GPU-stall, Memory-wars, HBM-peak, HBF-shock

·

·

● GPU Slows, Memory Wars Ignite, HBM Peaks, HBF Disrupts

HBM, Next Is HBF? Why the Real Battleground in the “AI Speed War” Has Shifted from GPUs to “Memory”

Today’s post includes these key takeaways.

First, as AI shifts from ‘training’ to ‘inference,’ why memory bottlenecks end up determining performance.

Second, why metrics like TTFT and TPOT—which drive user-perceived quality—are directly tied to memory bandwidth and capacity.

Third, why HBM alone is not enough, and why ‘memory tiering (Hot/Warm/Cold)’ is becoming the standard design pattern for data centers.

Fourth, how HBF (a stacked-NAND-based intermediate-tier memory) discussed as the next card after HBM reshapes the market landscape.

Fifth, a re-interpretation—from an investment and industry perspective—of the structural shift in which “memory companies take the lead in AI computing design,” a point relatively undercovered in other news.

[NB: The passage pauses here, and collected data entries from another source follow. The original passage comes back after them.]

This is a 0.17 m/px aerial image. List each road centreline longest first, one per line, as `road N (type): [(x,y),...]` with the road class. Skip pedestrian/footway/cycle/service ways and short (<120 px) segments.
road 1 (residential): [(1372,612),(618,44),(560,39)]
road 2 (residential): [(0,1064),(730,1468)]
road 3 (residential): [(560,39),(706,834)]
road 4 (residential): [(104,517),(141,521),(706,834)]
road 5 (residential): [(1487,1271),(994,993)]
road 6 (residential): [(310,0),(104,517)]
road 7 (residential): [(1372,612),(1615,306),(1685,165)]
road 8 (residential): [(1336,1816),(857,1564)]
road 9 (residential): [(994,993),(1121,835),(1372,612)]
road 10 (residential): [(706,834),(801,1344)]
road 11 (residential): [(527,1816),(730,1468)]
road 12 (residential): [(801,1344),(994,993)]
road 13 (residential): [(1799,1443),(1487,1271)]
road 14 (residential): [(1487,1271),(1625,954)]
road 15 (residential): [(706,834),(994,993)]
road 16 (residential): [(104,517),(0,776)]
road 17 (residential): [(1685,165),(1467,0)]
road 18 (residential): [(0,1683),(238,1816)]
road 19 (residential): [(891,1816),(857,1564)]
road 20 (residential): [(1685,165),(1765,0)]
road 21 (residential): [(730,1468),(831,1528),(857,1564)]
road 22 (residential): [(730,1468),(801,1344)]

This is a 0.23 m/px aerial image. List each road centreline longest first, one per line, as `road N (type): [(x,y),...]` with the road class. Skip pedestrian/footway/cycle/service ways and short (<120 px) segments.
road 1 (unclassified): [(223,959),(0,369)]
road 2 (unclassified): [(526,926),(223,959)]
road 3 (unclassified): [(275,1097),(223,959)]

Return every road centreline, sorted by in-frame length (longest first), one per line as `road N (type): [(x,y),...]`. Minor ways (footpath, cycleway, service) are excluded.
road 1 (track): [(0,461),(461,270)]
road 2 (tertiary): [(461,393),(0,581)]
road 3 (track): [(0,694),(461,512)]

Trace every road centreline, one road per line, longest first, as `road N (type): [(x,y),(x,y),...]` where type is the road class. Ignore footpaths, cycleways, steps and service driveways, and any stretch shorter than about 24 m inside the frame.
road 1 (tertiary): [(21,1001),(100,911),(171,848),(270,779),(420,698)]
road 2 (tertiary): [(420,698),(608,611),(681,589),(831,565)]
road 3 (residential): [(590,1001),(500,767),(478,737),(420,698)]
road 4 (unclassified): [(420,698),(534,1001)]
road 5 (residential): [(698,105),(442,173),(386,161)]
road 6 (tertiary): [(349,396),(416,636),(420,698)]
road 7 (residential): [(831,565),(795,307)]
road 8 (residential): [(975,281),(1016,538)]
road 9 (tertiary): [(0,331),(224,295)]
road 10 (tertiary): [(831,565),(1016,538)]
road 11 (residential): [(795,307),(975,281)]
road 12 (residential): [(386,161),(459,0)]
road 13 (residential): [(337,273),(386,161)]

1) News Briefing: In the AI Performance Race, “Memory” Beats “Compute” Now

Key takeaway in one line

No matter how fast a GPU is, if it can’t fetch the needed data in time, AI stalls.

Why this is becoming a bigger topic right now

As generative AI becomes more advanced with Transformer (Attention)-based architectures, it must continuously reference “full-sentence context” and “previous conversation context.”

In that process, the KV Cache (an in-conversation scratchpad) grows, and as tokens get longer, the memory burden snowballs.

The change created by the era of inference

Training can scale to a degree by throwing more GPUs at parallel processing, but inference generates tokens sequentially.

So, more than “compute,” what determines perceived performance is “how fast you can load prior tokens and intermediate results.”

2) New KPIs That Change User Experience: TTFT and TPOT

AI service competitiveness is moving from “accuracy” to “latency”

Users don’t look at FLOPS or GPU core counts.

They look at “when the first character appears” and “whether it continues smoothly after that.”

TTFT (Time To First Token)

The time from pressing Enter until the first token appears on the screen.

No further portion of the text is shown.